Et puis un jour, j’ai vu une vidéo sur Internet, celle d’un centre commercial vide avec une mélodie en fond. Elle était douce et familière, même si c’était la première fois que je l’entendais. Si ma nostalgie avait été une mélodie cela aurait été celle-ci. Et là je l’ai senti, cette vidéo m’avait replongée dans ces espaces qui m'avaient tant fascinée plus jeune. Après plusieurs vidéos, j’ai compris que c’était celle des Backrooms, un nom qui m’était encore inconnu et qui allait pourtant prendre une place importante dans mes fascinations. »
I was there too est un essai vidéo qui illustre toute ma recherche à travers l'écran de mon ordinateur. Entre le forum Reddit, le site Noclip, Google Street View et des espaces créés en 3D, j'essaie de comprendre comment les Backrooms ont quitté les sphères d’Internet pour venir dans ma réalité.
Quand les mots manquent, les espaces parlent.
Ce que j’aime dans ces espaces liminaux, c’est le fait qu’ils convoquent en moi plein de choses : de la nostalgie, un moment d’incertitude, un malaise. Mais leur point commun, c’est que cela me donne une impression de dissocier de la réalité. Je sens que ça appelle en moi des choses profondes, peut-être enfouies, comme un micro-voyage introspectif sur ce que j’ai vu, entendu, lu, regardé.
Cela me rappelle le livre « D'images et d'eau fraîche », dans lequel Mona Chollet parle de sa collecte d’images sur Internet. « Parfois, les images offrent ainsi une archéologie intime, une exhumation des visions et des sensations heureuses, fondatrices, sédimentés au fond de soi. »

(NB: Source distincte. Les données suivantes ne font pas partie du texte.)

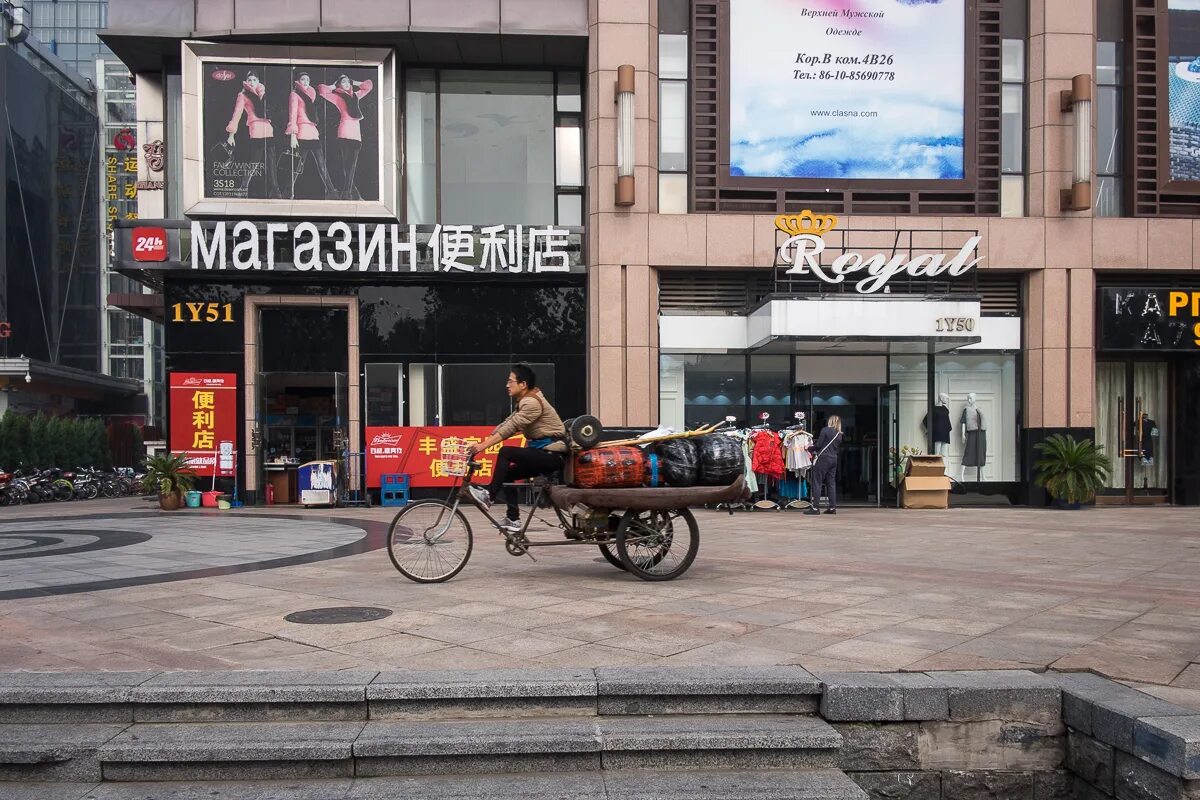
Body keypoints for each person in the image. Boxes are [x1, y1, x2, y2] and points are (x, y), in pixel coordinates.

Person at [465, 365, 568, 533]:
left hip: (552, 455)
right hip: (543, 453)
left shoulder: (532, 403)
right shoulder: (526, 400)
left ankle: (489, 496)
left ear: (523, 384)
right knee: (507, 473)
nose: (507, 385)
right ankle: (513, 519)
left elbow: (511, 428)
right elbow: (507, 422)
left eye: (510, 381)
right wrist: (488, 439)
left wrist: (482, 447)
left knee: (506, 452)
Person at [225, 71, 282, 199]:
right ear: (246, 81)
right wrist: (231, 134)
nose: (252, 82)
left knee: (271, 161)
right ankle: (243, 187)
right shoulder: (243, 95)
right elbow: (237, 114)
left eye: (254, 79)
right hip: (256, 127)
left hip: (268, 127)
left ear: (258, 81)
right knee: (255, 161)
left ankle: (275, 190)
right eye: (249, 79)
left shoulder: (263, 92)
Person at [318, 74, 373, 200]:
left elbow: (369, 85)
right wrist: (333, 85)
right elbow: (322, 90)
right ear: (339, 85)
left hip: (356, 133)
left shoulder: (356, 96)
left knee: (351, 165)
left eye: (348, 82)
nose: (347, 84)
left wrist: (354, 81)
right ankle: (348, 193)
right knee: (348, 165)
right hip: (344, 131)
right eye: (344, 82)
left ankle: (350, 193)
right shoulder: (337, 97)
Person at [284, 72, 337, 199]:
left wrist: (333, 87)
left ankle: (331, 192)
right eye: (303, 79)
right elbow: (293, 114)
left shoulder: (311, 95)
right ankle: (288, 192)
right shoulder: (295, 94)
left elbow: (321, 90)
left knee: (322, 165)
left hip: (313, 133)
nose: (306, 81)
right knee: (297, 166)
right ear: (298, 81)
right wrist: (293, 135)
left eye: (308, 79)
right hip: (301, 133)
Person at [804, 414, 843, 516]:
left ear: (830, 421)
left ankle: (816, 508)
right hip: (834, 459)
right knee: (831, 483)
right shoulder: (839, 434)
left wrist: (809, 448)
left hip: (823, 458)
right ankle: (832, 507)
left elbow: (819, 445)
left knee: (817, 482)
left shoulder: (825, 430)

À propos de Caroline Merel
L'artiste Gala Hernández López parle d'écran-caméra dans sa thèse recherche-création sur la capture d'écran. C'est une artiste qui m'a beaucoup inspirée avec son court-métrage La mécanique des fluides, sorti en 2022. Elle a documenté la communauté des incels avec la capture d'écran de son ordinateur. La première fois que je l'ai vu, c'est le sujet qui m'avait plu, mais en le revisionnant cette année, j'ai compris le choix de la capture d'écran. Comment filmer des espaces qui n'existent que sur Internet ?
Dans la continuité de mon diplôme, j'aimerais poursuivre ma recherche autour de cette culture d'Internet et expérimenter de nouveaux moyens de monstration, comme la performance par exemple.